The Clarice Wine Company website will host an exclusive ‘Family Members Only’ section. This section will have frequently updated content including a monthly article written by Adam and a monthly article written by someone else in the wine business. Members of the Program will be able to interact and ask questions. This Family Members Only section will also contain an Education Section with information on wine-related topics.

Clarice Family Members will receive an invitation to an annual Clarice Wine Party where growers will be special guests, and an invitation to an annual Non-Clarice Wine Party, featuring wines from a winemaker or grower friend, or from a vineyard or appellation that Adam admires.

Each month from March through August, subscribers will be billed around $160. This makes buying wine directly from a winery easier on one’s pocketbook, avoiding the many dreaded mailers that seem to all arrive in your inbox the same week in time.

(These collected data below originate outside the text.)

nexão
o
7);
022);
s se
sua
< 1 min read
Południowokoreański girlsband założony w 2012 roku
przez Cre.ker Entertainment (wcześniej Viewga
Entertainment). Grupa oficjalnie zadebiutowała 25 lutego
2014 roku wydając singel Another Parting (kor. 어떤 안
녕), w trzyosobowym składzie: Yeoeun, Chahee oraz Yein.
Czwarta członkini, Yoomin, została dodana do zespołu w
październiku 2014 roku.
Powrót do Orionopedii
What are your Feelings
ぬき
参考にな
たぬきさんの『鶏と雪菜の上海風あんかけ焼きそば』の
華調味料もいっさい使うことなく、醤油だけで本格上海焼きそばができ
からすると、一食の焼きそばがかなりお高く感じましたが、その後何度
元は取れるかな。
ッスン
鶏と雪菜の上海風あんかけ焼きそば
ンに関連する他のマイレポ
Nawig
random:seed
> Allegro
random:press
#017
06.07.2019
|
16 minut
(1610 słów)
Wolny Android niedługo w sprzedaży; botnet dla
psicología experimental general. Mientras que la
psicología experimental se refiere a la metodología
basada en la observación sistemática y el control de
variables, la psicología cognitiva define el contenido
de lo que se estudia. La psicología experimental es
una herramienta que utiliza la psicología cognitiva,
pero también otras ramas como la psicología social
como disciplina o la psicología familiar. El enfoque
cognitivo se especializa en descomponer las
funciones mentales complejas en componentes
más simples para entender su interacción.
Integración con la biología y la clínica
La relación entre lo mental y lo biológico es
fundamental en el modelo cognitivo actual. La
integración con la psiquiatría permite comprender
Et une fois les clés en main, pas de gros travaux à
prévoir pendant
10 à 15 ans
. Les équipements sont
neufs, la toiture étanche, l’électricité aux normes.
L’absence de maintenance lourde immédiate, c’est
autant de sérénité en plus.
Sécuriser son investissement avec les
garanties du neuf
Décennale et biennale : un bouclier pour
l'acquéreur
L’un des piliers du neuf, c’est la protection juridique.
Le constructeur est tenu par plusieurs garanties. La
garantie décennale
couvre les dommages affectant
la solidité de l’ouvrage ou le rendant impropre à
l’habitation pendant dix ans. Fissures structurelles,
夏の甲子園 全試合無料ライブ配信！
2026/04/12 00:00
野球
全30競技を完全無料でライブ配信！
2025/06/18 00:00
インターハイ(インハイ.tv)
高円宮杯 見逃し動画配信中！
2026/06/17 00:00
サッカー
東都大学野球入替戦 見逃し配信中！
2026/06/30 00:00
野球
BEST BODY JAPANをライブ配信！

In early November, subscribers will receive a case of wine that includes four bottles of Clarice Santa Lucia Highlands Pinot Noir, four bottles of Garys’ Vineyard Pinot Noir and four bottles of Clarice Rosella’s Vineyard Pinot Noir.

Further details on Clarice Wine Company and to find out about the launch of this project are available at www.claricewinecompany.com.

Note: I included this announcement not to promote Adam’s new innovative project, but in keeping with that project, I was interested in the educational aspect of the topic. Clarice Family Program is an expansion of consumer involvement and education and a sensible step in that direction. Also, I have always decried the fact that wineries send out their offerings in the spring and fall at the same time, making it a financial challenge on many consumers who are then forced to pick and choose. Spreading the financial commitment out over several months is an approach worth trying. When Adam sold Siduri (he is still the winemaker), he wanted to step back from the business side of wine and this new adventure allows him time to become more personally involved with his consumers and to do something completely different.